**EXERCISE PROMPT**
Omit every picture, and retype the lines that run from the beginning of the data below through the line containing "G04 Gerber Fmt", inclusive.

**RECORDS FOR THE TASK**

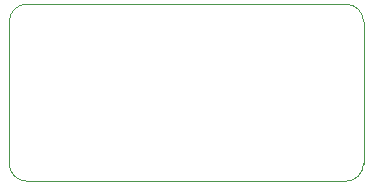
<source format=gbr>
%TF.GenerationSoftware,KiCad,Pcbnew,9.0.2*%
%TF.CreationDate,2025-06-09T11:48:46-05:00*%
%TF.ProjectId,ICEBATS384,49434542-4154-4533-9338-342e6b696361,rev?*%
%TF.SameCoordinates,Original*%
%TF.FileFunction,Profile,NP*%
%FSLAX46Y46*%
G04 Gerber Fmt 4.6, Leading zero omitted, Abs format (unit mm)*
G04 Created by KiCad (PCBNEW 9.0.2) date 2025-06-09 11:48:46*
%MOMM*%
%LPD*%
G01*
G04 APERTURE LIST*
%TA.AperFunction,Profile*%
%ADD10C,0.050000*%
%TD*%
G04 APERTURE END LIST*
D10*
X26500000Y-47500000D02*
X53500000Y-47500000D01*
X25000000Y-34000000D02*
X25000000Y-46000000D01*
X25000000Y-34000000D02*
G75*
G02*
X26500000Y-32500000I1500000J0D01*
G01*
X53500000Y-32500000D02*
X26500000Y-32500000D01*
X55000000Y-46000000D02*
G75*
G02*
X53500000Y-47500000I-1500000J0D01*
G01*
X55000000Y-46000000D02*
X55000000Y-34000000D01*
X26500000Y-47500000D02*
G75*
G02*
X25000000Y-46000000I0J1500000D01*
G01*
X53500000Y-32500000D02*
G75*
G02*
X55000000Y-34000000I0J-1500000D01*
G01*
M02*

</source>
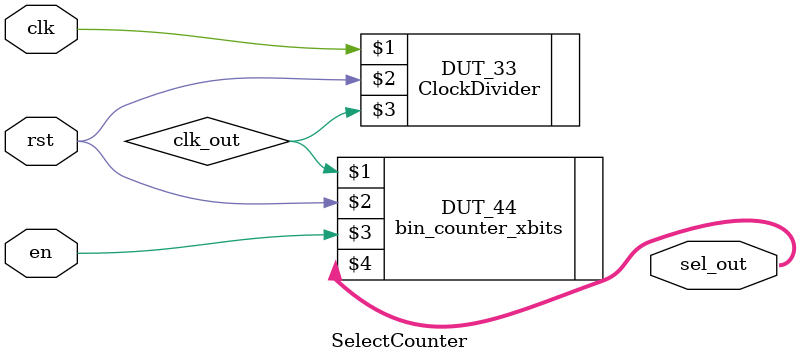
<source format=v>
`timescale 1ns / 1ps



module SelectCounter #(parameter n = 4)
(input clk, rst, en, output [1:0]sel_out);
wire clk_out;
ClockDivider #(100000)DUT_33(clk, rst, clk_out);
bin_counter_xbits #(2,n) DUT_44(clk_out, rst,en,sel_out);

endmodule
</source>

**WRITTEN RESPONSE**
<source format=gbr>
%TF.GenerationSoftware,KiCad,Pcbnew,9.0.2*%
%TF.CreationDate,2025-06-09T11:48:46-05:00*%
%TF.ProjectId,ICEBATS384,49434542-4154-4533-9338-342e6b696361,rev?*%
%TF.SameCoordinates,Original*%
%TF.FileFunction,Profile,NP*%
%FSLAX46Y46*%
G04 Gerber Fmt 4.6, Leading zero omitted, Abs format (unit mm)*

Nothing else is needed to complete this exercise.